La relation "école-familles" devient un objet d'études pour les sociologues de l'éducation

La volonté d’installer un partenariat a été confortée par les résultats de nombreuses études qui se sont attachées d’abord à montrer les difficultés, pour les enseignants, à agir efficacement seuls, sans implication, participation ou engagement des parents, puis s’agissant de l’enfant, que celui-ci apprend mieux quand il est motivé, et que cette motivation, ou mobilisation (Charlot et alii, 1999), qui est l’une des premières conditions de la réussite, est largement dépendante de l’attitude familiale. Les travaux de Chauveau-Rogovas (1992) mettent en évidence les corrélations entre difficultés d’apprentissage au Cours Préparatoire et perturbations des relations école/familles : contresens réciproques, malentendu pédagogique, doubles méprises…et suggèrent que " la dynamique, à la fois sociale et cognitive, à l’œuvre au sein du triangle enfant-école-parents est au cœur des processus d’acquisition des savoirs fondamentaux. ".

La famille apparaît alors comme " le contexte mobilisateur et dynamique " (Pourtois, Desmet, 2000) du développement affectif, cognitif, social et idéologique de l’enfant. Elle est devenue le partenaire obligé de toute entreprise éducative à l'égard de l'enfant. Dès lors, que peut-on attendre d'elle ? Toutes les familles ont des missions communes à remplir (surveillance, éducation, solidarité affective), mais chacune les remplit singulièrement et hors du regard d'autrui, ce qui en fait une instance extrêmement difficile à appréhender.

Les chercheurs semblent s’accorder sur une " connivence culturelle de l’école avec les familles de classe moyenne " (Belmont, 1999) :  " En général, école et familles de classe moyenne se confortent et se soutiennent. Il existe une convergence entre les conceptions éducatives de ces familles et celles de l'école ", tandis qu’il existerait " une distance entre école et familles populaires " : " les parents de milieux populaires se montrent peu à l'école, éprouvent un malaise face aux enseignants, ils manquent de confiance en eux, ont peur de déranger, d'être mal jugés.
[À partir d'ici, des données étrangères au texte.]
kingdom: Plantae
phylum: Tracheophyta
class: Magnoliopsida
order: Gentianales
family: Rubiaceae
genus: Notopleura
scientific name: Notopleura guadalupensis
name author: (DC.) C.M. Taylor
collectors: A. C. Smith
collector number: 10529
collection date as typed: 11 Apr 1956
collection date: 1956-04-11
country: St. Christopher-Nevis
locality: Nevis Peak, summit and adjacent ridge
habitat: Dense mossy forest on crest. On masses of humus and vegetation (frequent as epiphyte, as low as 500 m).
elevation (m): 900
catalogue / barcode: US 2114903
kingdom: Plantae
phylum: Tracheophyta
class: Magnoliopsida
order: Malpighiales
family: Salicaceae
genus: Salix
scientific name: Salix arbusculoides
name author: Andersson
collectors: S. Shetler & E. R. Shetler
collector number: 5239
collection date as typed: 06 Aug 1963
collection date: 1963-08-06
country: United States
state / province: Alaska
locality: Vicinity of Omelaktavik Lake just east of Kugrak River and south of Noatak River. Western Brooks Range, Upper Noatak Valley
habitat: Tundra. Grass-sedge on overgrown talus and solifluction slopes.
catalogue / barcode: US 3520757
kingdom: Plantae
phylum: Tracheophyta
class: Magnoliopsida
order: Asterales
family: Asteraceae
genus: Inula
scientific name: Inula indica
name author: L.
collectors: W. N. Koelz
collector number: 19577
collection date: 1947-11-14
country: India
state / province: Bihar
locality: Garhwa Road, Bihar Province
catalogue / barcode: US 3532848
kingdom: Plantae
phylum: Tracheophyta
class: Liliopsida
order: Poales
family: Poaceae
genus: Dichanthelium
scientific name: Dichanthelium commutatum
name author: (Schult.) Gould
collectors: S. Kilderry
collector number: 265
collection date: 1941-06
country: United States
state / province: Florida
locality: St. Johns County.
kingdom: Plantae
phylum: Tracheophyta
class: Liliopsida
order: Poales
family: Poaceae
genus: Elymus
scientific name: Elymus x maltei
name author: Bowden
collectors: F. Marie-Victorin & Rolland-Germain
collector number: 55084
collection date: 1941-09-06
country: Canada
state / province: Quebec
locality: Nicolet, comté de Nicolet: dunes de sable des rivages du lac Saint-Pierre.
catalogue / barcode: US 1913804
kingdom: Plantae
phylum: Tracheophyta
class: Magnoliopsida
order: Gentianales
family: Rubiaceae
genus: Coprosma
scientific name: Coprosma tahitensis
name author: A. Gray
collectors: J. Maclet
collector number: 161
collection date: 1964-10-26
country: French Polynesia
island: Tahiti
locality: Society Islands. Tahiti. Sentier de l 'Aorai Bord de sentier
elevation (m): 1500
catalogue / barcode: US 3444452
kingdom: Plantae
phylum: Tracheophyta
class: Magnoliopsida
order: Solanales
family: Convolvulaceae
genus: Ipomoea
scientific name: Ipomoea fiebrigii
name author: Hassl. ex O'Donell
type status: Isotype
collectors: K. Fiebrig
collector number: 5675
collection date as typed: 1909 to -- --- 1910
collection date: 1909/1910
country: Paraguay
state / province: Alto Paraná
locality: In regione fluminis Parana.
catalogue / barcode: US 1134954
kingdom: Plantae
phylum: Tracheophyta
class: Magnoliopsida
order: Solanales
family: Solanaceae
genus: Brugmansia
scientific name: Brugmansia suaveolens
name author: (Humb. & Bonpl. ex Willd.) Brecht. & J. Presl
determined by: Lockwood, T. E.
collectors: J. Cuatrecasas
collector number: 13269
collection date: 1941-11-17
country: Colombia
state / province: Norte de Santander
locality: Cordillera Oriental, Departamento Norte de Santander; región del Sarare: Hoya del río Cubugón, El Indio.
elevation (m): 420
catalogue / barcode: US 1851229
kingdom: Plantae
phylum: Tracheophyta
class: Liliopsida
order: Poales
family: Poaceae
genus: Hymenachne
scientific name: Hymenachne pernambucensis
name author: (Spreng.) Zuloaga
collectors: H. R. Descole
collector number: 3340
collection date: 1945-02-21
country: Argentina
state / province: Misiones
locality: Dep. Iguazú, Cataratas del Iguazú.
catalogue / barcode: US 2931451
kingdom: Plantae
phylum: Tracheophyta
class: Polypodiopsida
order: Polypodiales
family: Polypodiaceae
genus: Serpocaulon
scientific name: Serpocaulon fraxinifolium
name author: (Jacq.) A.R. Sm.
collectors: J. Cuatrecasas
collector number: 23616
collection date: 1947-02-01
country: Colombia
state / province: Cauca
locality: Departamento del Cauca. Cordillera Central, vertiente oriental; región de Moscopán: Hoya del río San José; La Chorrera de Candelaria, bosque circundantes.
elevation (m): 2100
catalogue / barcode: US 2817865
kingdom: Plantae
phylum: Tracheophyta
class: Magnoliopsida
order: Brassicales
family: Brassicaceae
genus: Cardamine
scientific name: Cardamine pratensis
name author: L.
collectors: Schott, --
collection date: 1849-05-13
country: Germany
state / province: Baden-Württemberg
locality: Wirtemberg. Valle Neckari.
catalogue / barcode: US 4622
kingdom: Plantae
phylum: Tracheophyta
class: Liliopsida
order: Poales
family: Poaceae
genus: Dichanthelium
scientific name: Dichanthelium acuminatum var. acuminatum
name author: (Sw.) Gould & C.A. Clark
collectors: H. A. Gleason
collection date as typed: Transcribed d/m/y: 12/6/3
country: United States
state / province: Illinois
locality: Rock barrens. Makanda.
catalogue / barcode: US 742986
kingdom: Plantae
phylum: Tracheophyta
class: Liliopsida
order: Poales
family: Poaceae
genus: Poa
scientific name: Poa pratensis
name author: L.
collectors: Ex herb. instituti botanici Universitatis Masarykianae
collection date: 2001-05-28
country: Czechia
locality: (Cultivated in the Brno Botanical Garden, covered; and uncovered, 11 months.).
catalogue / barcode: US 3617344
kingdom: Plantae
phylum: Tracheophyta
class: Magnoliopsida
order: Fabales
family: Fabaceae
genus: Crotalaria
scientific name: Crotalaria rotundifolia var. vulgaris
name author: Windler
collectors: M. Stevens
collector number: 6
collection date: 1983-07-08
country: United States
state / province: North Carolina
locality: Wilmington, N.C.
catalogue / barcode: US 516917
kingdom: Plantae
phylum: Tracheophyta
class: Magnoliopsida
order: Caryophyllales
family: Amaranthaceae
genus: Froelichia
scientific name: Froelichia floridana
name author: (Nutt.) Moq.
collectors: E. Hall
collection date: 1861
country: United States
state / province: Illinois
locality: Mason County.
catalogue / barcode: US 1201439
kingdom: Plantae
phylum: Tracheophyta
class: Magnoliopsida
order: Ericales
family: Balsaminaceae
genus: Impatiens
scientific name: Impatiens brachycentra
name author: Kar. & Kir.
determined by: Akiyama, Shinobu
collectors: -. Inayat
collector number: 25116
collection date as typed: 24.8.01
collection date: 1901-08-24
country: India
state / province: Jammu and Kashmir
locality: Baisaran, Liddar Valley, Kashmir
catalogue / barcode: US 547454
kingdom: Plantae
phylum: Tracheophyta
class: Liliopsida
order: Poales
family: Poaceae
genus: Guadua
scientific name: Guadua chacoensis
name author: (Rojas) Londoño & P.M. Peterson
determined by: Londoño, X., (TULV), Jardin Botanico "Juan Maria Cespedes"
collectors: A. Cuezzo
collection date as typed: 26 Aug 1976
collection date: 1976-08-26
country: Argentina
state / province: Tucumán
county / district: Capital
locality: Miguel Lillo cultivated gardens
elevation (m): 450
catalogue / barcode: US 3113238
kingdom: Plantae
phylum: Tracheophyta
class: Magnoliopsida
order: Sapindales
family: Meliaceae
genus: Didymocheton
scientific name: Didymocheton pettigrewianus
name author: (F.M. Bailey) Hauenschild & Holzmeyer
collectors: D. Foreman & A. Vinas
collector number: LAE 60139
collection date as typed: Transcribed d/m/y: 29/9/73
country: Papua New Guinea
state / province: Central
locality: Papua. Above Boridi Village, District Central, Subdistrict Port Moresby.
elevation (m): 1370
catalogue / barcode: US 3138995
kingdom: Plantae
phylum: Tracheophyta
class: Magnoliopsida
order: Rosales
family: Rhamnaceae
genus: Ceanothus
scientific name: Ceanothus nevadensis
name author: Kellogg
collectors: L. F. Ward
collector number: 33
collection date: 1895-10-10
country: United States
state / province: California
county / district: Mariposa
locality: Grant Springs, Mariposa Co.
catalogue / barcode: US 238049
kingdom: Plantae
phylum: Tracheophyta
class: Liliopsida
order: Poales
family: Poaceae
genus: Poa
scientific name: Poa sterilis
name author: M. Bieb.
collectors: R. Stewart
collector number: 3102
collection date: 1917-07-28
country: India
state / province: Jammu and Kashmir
Les rapports avec l'école les angoissent car ils ont souvent eu eux-mêmes une expérience négative de l'école et craignent des jugements défavorables sur leurs enfants. "(Belmont, 1999).

Il faut souligner que la plupart des parents apprennent le plus souvent seuls à remplir leur rôle de parents d'élèves. Être parent d'élève au XXIème siècle exige, plus que jadis, des habiletés particulières, telles que l'aide au décodage de la culture scolaire, la contribution à l'installation du plaisir d'apprendre, la stimulation à la motivation et à la persévérance, l'aide aux travaux scolaires, la réaction adéquate aux évaluations, la capacité à saisir les attentes des professeurs, la recherche d’informations sur les parcours scolaires les mieux adaptés, etc.

C’est pourquoi l’école a dû non seulement s’ouvrir aux parents dans le sens d’une meilleure communication, mais est aussi entrée dans un processus de collaboration avec les parents, incluant une dimension de " formation " mutuelle. Les auteurs parlent alors d’un nouveau contrat social et pédagogique (Pourtois, Desmet) ou d’un " pacte éducatif " à construire (Meirieu, 2000).

On ne regardera donc pas ici l'enfant, la famille et l'école de façon partielle. La démarche proposée veut permettre d'examiner comment ces différentes instances, selon le point de vue adopté, se complètent, s'articulent – ou s'excluent - entre elles.